Away from the office, McAlpine is a popular fixture on the credit union speaking circuit, plus a well-received TEDx and Pecha Kucha presenter. He writes for industry publications, serves as board chair of Mount Lehman Credit Union, and is past president of the Chilliwack Chamber of Commerce.
He also serves as a director for Chilliwack Economic Partners Corporation.
One key to the jumpstart success that set McAlpine’s career in motion still rings true to students today.
“After high school I considered the Emily Carr option, but I chose UFV instead. I liked the local aspect. I could live at home in Chilliwack and commute to Abbotsford, I didn’t have to incur debt, and I could continue to work,” he recalls.
“I felt it was a really solid program. Because I earned my education and training at UFV, I could jump into the work force and make a difference right away. And at that point I didn’t have a family yet so it was easy to start my own business. Things really mushroomed from there.”

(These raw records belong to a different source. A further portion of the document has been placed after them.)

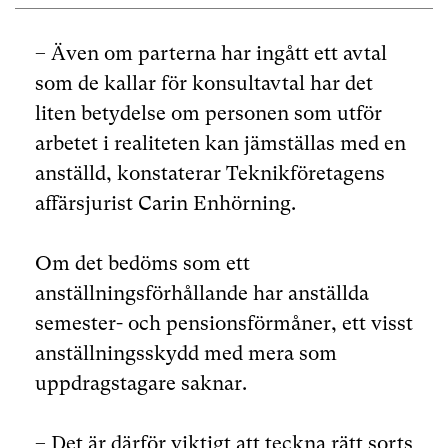
– Även om parterna har ingått ett avtal
som de kallar för konsultavtal har det
liten betydelse om personen som utför
arbetet i realiteten kan jämställas med en
anställd, konstaterar Teknikföretagens
affärsjurist Carin Enhörning.
Om det bedöms som ett
anställningsförhållande har anställda
semester- och pensionsförmåner, ett visst
anställningsskydd med mera som
uppdragstagare saknar.
– Det är därför viktigt att teckna rätt sorts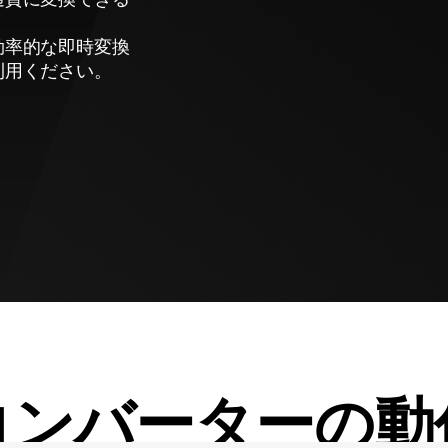
効率的な即時変換
利用ください。
コンバーターの動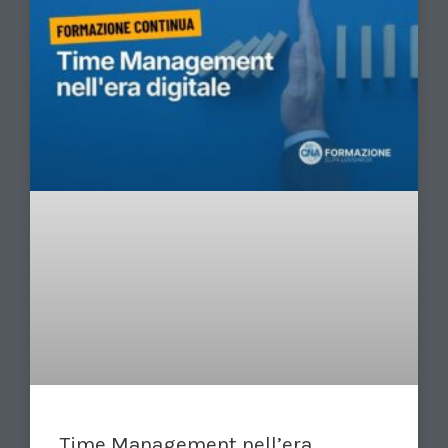
Time Management nell’era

McAlpine was among those consulted when UFV rebooted its Graphic and Digital Design program in Mission earlier this decade. He advised that they concentrate on digital, but also traditional design skills.
“A lot of people are self-taught web designers but they don’t have any formal training in traditional typography or design. That history and skill-set is important.”
His advice to those students?
“Nothing’s going to fall in your lap,” he warns.
“Constantly be aware that you’re probably not going to be doing the same thing in five years. We’re a 26-year-old company but we’ve had to reinvent every five years.”
You can bet the bank Currency’s next reinvention will still involve credit unions.
“Specialization seems like a really small door that you go through, but it’s incredible once you get in. We’ve selected this credit union door, but there’s an extensive amount of opportunity and each thing leads to the next. We’re pretty early into this chapter,” he says. “I can’t wait to see what’s next.”